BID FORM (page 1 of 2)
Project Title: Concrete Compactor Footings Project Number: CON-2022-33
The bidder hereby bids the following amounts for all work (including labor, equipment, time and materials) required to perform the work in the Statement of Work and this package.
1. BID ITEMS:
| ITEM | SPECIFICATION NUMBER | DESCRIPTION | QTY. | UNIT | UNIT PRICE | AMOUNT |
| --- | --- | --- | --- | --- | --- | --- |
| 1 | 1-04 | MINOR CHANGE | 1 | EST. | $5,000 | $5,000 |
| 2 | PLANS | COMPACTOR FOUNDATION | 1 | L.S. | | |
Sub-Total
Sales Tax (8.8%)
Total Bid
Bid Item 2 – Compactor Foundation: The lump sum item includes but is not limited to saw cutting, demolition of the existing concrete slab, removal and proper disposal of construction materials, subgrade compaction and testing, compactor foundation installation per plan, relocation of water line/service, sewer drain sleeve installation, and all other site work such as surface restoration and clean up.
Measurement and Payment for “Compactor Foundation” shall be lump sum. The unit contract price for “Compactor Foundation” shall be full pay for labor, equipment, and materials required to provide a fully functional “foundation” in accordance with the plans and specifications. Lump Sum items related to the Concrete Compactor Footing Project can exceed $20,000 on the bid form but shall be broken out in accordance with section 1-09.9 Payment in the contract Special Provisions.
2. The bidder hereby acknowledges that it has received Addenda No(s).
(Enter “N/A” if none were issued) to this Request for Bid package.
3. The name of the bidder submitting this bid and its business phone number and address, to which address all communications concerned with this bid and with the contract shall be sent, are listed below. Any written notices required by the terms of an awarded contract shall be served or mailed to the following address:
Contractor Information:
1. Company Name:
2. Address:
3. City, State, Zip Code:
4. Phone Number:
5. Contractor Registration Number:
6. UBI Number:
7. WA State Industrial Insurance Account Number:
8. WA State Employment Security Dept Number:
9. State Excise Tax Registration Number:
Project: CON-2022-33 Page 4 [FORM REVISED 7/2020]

--

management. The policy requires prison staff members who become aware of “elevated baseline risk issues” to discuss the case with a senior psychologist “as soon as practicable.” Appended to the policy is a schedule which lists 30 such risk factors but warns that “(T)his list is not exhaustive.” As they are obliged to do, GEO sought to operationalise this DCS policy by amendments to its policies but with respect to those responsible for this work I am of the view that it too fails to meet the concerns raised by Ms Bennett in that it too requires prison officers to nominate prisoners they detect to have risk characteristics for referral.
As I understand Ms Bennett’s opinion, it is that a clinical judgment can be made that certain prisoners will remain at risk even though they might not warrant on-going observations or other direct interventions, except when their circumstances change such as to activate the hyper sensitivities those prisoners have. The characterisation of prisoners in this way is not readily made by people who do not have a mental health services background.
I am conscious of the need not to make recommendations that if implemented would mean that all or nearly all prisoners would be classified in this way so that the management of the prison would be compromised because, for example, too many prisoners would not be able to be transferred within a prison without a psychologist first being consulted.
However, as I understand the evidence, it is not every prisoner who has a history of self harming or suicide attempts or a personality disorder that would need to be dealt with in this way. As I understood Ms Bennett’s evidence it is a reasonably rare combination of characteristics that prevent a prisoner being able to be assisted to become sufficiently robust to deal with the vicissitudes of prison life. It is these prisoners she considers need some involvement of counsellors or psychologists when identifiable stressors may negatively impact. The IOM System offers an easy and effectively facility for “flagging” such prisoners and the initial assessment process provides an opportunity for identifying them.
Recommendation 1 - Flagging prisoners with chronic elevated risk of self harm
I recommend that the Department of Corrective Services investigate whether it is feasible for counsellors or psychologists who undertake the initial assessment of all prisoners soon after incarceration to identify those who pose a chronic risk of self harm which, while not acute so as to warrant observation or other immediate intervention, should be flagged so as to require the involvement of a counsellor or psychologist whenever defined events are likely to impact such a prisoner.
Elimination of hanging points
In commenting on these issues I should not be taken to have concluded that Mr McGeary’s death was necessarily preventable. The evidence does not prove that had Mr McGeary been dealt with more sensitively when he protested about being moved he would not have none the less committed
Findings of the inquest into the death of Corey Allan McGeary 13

• Task details:
In the records above, collect each line with "package".

• Result of this exercise:
The bidder hereby bids the following amounts for all work (including labor, equipment, time and materials) required to perform the work in the Statement of Work and this package.
(Enter “N/A” if none were issued) to this Request for Bid package.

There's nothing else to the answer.